* [WHAT IS BEING ASKED]
Rewrite the text of each item with every "Crown Molding" replaced by "Cornice" and nothing else changed. Leave out the pictures.

* [INPUT FOR THIS TASK]
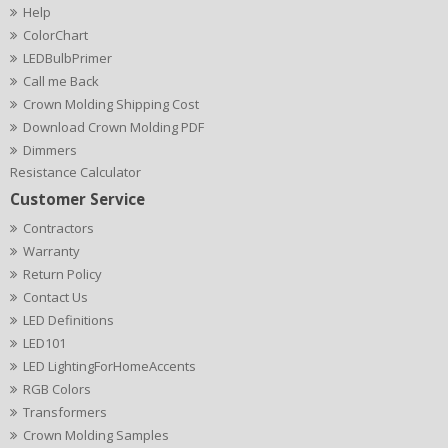
Help
ColorChart
LEDBulbPrimer
Call me Back
Crown Molding Shipping Cost
Download Crown Molding PDF
Dimmers
Resistance Calculator
Customer Service
Contractors
Warranty
Return Policy
Contact Us
LED Definitions
LED101
LED LightingForHomeAccents
RGB Colors
Transformers
Crown Molding Samples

* [SOLUTION]
Help
ColorChart
LEDBulbPrimer
Call me Back
Cornice Shipping Cost
Download Cornice PDF
Dimmers
Resistance Calculator
Customer Service
Contractors
Warranty
Return Policy
Contact Us
LED Definitions
LED101
LED LightingForHomeAccents
RGB Colors
Transformers
Cornice Samples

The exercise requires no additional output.